Undersea eruption detected at Japan's Iwo Jima
Signs of undersea volcanic eruptions were detected at Iwo Jima, the site of one of the bloodiest battles in World War II, meteorological and defense officials said Wednesday.
Aerial photos taken by navy aircraft earlier Wednesday showed seawater shooting as high as 10 meters (33 feet) above the surface just off the island's southern coast, the Japan Meteorological Agency said.
The island, which has been renamed Ioto, has been showing increased volcanic activity since the weekend, the agency said, warning of more eruptions. The island is 1,250 kilometers (780 miles) south of Tokyo.
Ioto last had an undersea explosion off its northern coast in 2013, and small overland explosions at few places in 2015, the agency said.

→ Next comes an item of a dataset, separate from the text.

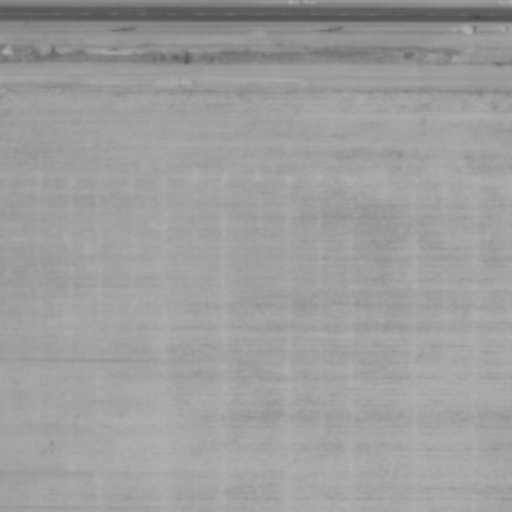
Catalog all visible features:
road: (256, 11)
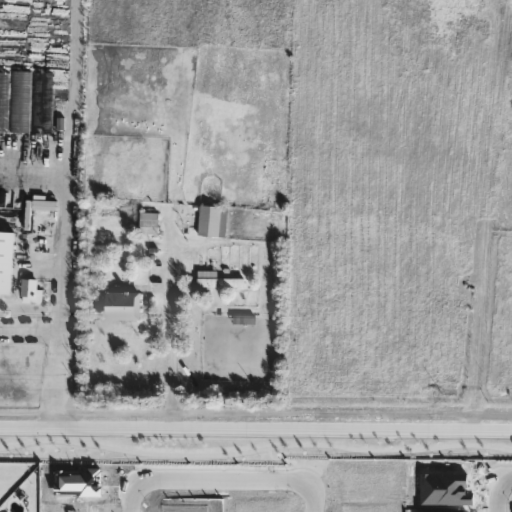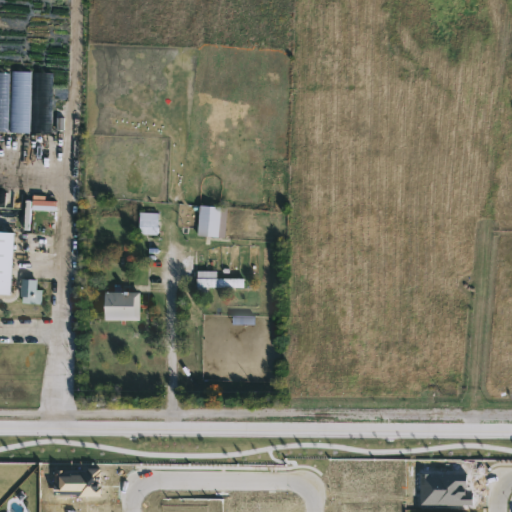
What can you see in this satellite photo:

Defense officials said troops stationed on the island are safe and there are no evacuation plans. The island is closed to civilians, except for those with permits to search for the remains of more than 10,000 soldiers still unaccounted for or to attend memorial services and other special events.
Virtually all of the Japanese soldiers defending the tiny island died in the battle in early 1945 which claimed 21,570 Japanese and 6,821 American lives.
Japan has about 100 active volcanoes and is frequently jolted by earthquakes. Earlier this month, a magnitude 6.7 quake on the northern island of Hokkaido killed more than 40 and injured hundreds.